1 is a schematic cross-sectional view showing a conventional sensing device.

Figure 2 is a schematic cross-sectional view showing a sensing device of the present invention.

Explanation of symbols on the main parts of the drawings

20 .... Temperature Sensor 30 ..... Mount

32 ..... Sensor housing 34 ..... Fixed part

40 ..... Sensor Cap

Claims (4)

A temperature sensing device installed inside the electric pressure cooker for sensing a temperature during heating; A temperature sensor 20 for sensing a temperature; A mount (30) having a sensor housing (32) in which the temperature sensor can be stored; The temperature sensing device of the electric pressure cooker is installed on the opened front of the mount, comprising a sensor cap made of silicon for supporting the front of the sensor.
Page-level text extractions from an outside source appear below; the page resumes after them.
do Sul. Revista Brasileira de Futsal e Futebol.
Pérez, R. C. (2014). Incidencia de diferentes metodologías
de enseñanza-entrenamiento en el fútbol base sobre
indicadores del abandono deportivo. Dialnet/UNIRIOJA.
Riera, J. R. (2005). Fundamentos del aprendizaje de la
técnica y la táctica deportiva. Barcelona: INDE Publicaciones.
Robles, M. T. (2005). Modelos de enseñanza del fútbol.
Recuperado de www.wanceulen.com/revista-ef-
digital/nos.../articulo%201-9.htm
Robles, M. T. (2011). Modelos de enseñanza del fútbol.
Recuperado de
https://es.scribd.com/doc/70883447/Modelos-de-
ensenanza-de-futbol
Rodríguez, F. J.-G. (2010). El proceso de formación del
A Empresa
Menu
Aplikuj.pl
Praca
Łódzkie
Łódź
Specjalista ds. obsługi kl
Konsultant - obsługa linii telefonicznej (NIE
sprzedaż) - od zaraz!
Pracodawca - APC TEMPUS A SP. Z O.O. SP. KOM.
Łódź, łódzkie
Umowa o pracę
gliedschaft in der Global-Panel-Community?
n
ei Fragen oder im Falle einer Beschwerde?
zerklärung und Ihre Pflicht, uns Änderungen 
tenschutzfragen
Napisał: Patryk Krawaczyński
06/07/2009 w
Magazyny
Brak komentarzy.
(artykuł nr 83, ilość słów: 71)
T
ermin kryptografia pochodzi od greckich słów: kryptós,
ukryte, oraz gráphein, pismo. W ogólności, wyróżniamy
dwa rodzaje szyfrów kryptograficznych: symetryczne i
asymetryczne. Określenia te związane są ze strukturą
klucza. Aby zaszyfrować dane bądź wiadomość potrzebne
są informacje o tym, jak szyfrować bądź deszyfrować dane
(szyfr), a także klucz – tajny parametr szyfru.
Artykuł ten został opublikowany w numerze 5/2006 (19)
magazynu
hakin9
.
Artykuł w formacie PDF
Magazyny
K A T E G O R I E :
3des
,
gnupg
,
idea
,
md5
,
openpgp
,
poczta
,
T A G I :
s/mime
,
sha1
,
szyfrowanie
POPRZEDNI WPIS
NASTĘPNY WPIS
The temperature sensing device of the electric pressure cooker according to claim 1, wherein the sensor cap is supported by the mount by its rear end portion (42) being fastened to the mount (30). The electric pressure cooker of claim 1, wherein the sensor cap is formed in a hook shape in which the rear end is bent inward, and the rear end is supported by the mount by being caught by a locking jaw formed on the outer circumferential surface of the mount. Temperature sensor. The mount of any one of claims 1 to 3, wherein the mount extends outward from the sensor housing portion 32, and the mount further includes a fixing portion 34 for fixing the inside of the electric pressure cooker. Temperature sensing device of the electric pressure cooker configured by.